__WORK ORDER__:
Give the data again exactly, without images.

** Opening RECORDED DATA block **

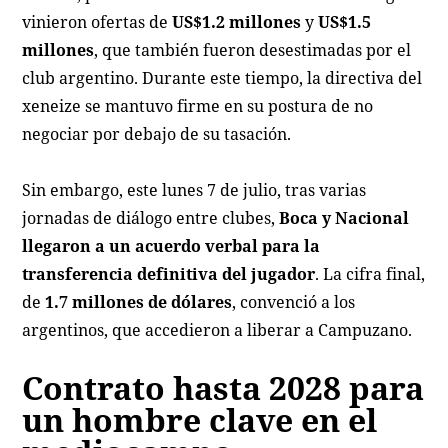
vinieron ofertas de
US$1.2 millones
y
US$1.5
millones
, que también fueron desestimadas por el
club argentino. Durante este tiempo, la directiva del
xeneize se mantuvo firme en su postura de no
negociar por debajo de su tasación.
Sin embargo, este lunes 7 de julio, tras varias
jornadas de diálogo entre clubes,
Boca y Nacional
llegaron a un acuerdo verbal para la
transferencia definitiva del jugador
. La cifra final,
de
1.7 millones de dólares
, convenció a los
argentinos, que accedieron a liberar a Campuzano.
Contrato hasta 2028 para
un hombre clave en el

** Closing RECORDED DATA block **

__YOUR RESPONSE__:
vinieron ofertas de
US$1.2 millones
y
US$1.5
millones
, que también fueron desestimadas por el
club argentino. Durante este tiempo, la directiva del
xeneize se mantuvo firme en su postura de no
negociar por debajo de su tasación.
Sin embargo, este lunes 7 de julio, tras varias
jornadas de diálogo entre clubes,
Boca y Nacional
llegaron a un acuerdo verbal para la
transferencia definitiva del jugador
. La cifra final,
de
1.7 millones de dólares
, convenció a los
argentinos, que accedieron a liberar a Campuzano.
Contrato hasta 2028 para
un hombre clave en el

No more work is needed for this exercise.